> _Do zrobienia_: Podaj wszystkie wiersze poniższych zapisów, w których występuje słowo „Corretas”.

> _Dostarczone zapisy_:
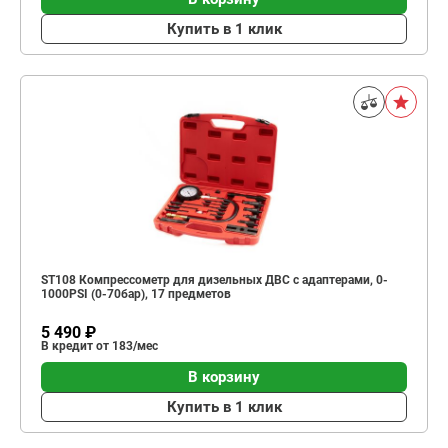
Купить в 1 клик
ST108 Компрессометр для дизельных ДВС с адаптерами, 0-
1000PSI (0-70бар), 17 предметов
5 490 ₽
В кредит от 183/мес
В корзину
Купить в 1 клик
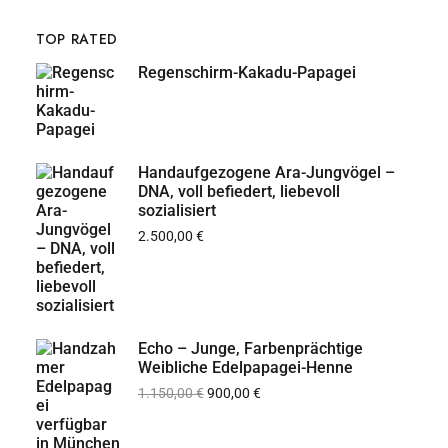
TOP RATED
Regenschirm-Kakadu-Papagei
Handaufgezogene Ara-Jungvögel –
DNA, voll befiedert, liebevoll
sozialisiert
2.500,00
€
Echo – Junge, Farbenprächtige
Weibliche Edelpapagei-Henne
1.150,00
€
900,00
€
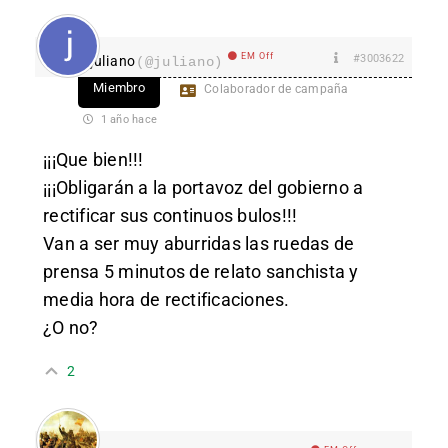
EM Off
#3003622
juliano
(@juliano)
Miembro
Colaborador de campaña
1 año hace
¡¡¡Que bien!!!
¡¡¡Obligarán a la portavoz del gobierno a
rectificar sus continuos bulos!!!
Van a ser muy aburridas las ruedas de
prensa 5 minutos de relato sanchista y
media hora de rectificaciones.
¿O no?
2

---

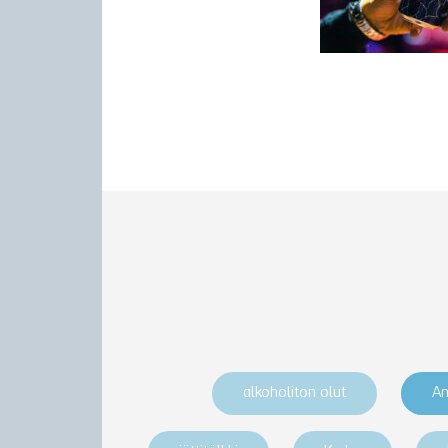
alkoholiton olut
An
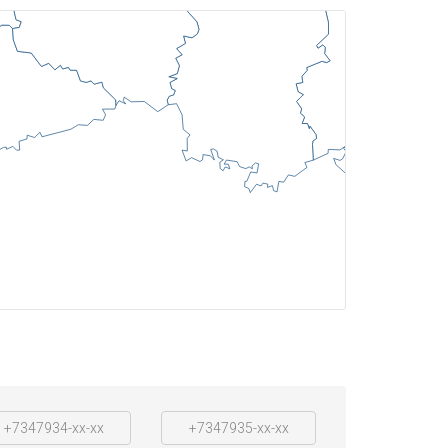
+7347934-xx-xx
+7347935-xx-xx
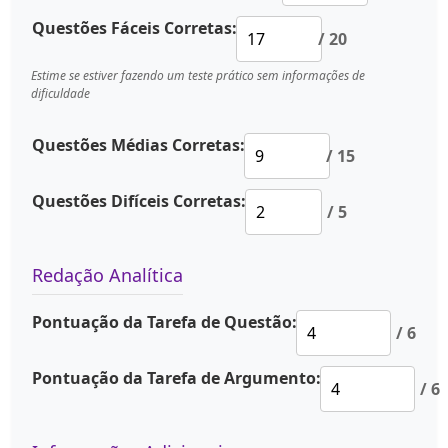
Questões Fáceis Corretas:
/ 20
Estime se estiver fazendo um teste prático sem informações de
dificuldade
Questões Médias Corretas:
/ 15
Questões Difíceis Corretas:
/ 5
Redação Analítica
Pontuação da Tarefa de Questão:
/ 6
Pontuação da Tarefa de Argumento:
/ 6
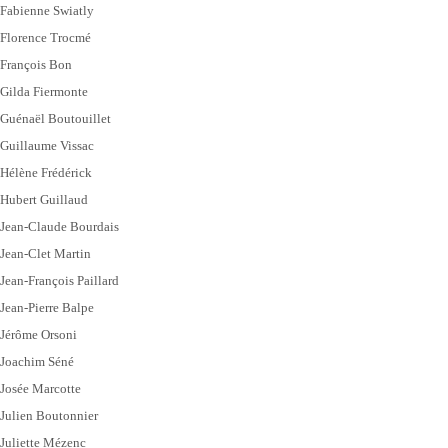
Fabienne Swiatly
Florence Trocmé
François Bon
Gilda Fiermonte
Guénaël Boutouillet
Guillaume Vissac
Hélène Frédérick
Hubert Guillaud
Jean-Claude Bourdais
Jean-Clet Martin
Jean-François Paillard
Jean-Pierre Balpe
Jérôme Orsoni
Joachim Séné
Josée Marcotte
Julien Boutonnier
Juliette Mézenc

> _Twoja odpowiedź_:
Questões Fáceis Corretas:
Questões Médias Corretas:
Questões Difíceis Corretas:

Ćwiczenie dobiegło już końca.